Hutan yang sejatinya tidak boleh dijamah, sekarang tergerus oleh tangan-tangan manusianya itu sendiri. Seperti penebangan pohon, batuan yang diambil tanpa melihat efek kerusakannya, belum lagi hutan adat yang dahulu disediakan untuk menyerap polutan dan memberikan sumber kehidupan bagi warga yang berada di wilayahnya saat ini ditiadakan dan diratakan untuk lahan kawasan industri, maka melihat kenyataan yang terjadi saat ini jangan heran bila Karawang selalu diterpa bencana banjir, longsor bahkan rentan mengalami penurunan kontur tanah karena alam yang dulu disediakan oleh nenek moyang kita beralih fungsi dari yang seharusnya kita jaga, kita pelihara dan tetap kita fungsikan sebagaimana mestinya. “Telah tampak kerusakan di darat dan di laut disebabkan karena perbuatan tangan manusia; Allah menghendaki agar mereka merasakan sebagian dari (akibat) perbuatan mereka, agar mereka kembali (kejalan yang benar). (41) Katakanlah (Muhammad), “Bepergianlah di bumi lalu lihatlah bagaimana kesudahan orang-orang dahulu. Kebanyakan dari mereka adalah orang-orang yang mempersekutukan (Allah).”(42), (Q.S. Ar-Rum ayat 41-42)
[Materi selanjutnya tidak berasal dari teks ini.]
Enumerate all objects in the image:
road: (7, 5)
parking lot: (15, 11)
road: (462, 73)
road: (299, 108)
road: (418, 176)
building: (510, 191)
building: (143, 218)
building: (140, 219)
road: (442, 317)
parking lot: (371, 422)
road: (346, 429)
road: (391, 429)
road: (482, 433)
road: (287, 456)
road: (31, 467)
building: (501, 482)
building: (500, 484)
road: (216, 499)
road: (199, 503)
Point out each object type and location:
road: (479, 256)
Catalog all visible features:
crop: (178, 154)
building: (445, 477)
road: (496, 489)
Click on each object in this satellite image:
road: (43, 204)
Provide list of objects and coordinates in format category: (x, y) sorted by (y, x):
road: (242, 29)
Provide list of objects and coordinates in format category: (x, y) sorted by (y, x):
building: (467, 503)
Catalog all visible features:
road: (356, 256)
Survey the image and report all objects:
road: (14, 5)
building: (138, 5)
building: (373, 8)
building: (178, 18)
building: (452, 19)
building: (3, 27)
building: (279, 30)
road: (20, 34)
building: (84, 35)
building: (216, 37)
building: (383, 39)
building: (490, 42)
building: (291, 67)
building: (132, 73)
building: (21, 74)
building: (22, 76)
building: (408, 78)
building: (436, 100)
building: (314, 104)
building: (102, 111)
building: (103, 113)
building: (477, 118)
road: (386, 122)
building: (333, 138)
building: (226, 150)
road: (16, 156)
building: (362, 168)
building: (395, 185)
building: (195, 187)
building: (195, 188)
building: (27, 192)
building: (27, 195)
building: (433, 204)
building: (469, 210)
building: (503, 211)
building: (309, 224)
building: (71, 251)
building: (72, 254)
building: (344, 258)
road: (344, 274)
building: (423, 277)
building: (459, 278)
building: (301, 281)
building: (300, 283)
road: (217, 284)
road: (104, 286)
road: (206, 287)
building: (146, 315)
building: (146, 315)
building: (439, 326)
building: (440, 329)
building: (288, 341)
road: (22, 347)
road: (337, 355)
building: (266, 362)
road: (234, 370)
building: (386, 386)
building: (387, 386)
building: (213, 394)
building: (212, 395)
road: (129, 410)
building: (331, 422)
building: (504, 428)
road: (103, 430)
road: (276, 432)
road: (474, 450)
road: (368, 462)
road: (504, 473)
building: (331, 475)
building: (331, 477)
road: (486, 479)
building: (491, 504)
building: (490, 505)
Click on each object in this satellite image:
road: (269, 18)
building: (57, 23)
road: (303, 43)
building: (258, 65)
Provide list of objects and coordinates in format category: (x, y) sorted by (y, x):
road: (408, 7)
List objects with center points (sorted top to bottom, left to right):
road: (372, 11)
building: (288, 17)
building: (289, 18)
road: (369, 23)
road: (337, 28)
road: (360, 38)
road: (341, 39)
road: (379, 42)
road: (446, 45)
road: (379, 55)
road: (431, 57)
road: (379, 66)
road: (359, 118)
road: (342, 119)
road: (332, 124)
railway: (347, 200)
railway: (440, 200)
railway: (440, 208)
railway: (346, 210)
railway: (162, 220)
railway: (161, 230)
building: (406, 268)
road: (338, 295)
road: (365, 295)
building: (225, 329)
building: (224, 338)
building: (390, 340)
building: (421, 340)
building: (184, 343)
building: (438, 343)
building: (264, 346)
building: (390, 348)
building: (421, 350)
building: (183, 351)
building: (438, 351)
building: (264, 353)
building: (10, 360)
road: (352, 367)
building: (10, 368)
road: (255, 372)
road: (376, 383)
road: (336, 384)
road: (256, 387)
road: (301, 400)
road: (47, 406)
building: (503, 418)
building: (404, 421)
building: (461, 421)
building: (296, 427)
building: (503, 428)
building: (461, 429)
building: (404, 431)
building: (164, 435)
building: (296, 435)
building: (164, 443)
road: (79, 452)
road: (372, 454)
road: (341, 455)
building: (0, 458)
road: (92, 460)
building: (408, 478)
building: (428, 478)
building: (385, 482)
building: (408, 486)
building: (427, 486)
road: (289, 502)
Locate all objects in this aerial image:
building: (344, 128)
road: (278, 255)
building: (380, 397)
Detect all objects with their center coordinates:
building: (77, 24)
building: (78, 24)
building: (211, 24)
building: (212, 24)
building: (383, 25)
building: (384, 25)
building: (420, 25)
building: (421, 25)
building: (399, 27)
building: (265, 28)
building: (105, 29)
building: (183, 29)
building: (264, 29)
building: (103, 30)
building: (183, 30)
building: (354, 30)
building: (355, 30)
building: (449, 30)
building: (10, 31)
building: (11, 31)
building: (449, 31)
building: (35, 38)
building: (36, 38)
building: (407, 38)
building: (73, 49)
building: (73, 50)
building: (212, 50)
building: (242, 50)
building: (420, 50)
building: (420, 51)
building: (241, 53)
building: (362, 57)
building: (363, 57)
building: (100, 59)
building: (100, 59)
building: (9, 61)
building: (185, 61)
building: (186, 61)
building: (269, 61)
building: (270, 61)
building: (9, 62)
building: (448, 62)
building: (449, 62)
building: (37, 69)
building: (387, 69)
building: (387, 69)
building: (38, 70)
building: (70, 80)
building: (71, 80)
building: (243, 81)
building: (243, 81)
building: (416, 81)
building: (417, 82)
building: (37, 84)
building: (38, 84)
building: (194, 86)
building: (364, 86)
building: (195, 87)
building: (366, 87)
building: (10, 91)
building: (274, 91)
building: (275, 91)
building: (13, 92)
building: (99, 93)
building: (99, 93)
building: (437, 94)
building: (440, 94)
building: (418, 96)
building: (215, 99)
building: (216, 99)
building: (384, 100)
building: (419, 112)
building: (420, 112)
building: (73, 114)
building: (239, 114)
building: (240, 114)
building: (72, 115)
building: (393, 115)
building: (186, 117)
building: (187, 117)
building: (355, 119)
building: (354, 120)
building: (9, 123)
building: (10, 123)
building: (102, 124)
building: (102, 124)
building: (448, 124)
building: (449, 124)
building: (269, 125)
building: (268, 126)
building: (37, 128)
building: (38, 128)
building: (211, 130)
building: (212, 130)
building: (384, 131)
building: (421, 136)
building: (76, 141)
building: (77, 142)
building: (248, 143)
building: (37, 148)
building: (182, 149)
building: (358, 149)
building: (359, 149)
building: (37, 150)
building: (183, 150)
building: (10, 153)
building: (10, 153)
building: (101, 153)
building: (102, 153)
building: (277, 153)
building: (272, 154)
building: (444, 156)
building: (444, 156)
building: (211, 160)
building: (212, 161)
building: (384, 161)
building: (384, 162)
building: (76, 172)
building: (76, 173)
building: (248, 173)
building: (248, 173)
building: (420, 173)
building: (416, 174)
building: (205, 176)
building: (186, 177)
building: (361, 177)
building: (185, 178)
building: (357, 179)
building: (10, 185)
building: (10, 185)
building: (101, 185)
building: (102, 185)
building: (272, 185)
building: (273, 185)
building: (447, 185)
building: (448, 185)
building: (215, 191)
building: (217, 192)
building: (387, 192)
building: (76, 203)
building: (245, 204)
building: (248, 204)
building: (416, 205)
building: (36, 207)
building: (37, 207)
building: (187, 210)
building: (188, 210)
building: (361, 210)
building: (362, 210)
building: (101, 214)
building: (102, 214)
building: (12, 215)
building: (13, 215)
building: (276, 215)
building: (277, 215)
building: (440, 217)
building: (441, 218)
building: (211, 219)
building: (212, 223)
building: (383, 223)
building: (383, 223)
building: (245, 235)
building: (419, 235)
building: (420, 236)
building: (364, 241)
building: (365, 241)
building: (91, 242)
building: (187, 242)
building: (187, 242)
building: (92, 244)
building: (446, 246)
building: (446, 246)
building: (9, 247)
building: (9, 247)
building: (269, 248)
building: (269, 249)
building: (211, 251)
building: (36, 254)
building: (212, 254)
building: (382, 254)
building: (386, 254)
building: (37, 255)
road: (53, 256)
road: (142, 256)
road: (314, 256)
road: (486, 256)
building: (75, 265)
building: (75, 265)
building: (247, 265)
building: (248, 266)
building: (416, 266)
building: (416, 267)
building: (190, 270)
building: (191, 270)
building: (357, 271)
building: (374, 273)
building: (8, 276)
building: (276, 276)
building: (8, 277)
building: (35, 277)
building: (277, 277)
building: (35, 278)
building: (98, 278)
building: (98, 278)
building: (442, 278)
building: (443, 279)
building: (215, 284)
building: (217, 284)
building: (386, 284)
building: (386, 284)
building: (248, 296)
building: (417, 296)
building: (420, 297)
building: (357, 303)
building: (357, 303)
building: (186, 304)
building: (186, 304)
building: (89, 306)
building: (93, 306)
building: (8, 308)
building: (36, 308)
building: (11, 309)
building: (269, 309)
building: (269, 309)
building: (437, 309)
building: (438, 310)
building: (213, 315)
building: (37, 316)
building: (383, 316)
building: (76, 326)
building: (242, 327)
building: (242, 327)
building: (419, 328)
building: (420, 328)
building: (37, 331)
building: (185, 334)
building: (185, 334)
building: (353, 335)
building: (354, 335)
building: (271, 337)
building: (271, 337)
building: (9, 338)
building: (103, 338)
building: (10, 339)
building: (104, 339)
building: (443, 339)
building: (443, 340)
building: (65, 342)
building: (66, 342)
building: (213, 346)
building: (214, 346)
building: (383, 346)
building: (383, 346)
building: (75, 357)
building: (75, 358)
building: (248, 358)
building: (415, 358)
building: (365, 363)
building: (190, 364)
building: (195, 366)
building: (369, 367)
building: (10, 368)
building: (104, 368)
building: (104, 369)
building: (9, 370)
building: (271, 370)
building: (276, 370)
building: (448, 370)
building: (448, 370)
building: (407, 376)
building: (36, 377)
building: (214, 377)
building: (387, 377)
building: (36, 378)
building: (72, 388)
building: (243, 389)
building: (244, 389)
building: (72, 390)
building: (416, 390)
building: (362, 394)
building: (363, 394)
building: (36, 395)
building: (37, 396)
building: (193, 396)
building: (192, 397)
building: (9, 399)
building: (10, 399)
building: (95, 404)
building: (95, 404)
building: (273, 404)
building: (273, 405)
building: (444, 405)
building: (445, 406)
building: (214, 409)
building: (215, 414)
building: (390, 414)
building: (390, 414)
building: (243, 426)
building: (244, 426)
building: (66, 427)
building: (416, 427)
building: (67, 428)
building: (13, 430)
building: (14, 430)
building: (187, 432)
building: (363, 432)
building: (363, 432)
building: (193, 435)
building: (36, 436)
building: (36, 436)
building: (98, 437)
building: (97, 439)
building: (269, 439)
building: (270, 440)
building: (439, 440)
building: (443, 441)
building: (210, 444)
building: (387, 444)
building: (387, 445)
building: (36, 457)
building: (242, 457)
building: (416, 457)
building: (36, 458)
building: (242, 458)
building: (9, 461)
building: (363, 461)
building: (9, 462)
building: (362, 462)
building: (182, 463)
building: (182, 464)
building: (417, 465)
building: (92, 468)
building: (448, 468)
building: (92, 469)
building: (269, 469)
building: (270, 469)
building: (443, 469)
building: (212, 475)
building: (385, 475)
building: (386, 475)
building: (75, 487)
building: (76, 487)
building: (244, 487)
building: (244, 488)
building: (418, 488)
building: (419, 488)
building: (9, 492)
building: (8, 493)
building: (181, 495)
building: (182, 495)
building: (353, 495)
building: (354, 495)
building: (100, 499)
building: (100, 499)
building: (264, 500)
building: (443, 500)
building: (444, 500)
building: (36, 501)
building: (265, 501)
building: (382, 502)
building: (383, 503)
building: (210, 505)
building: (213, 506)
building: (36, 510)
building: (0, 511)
Pemerintahan tidak pernah mau belajar dari rentetan bencana yang terjadi, masyarakat yang melupakan sejarah dan tidak pernah mau tahu perjalanan panjang tanah Karawang, apa itu lumbung padi ?, apa yang disebut leuit salawe jajar ?, apa yang dimaksud dengan buana paksi panca tengah ?, lengkap sudah penderitaan yang diciptakan, jika terus seperti ini maka alam akan memberikan sabdanya kepada manusia yang melupakan hakekat dan arti pentingnya alam untuk kehidupan.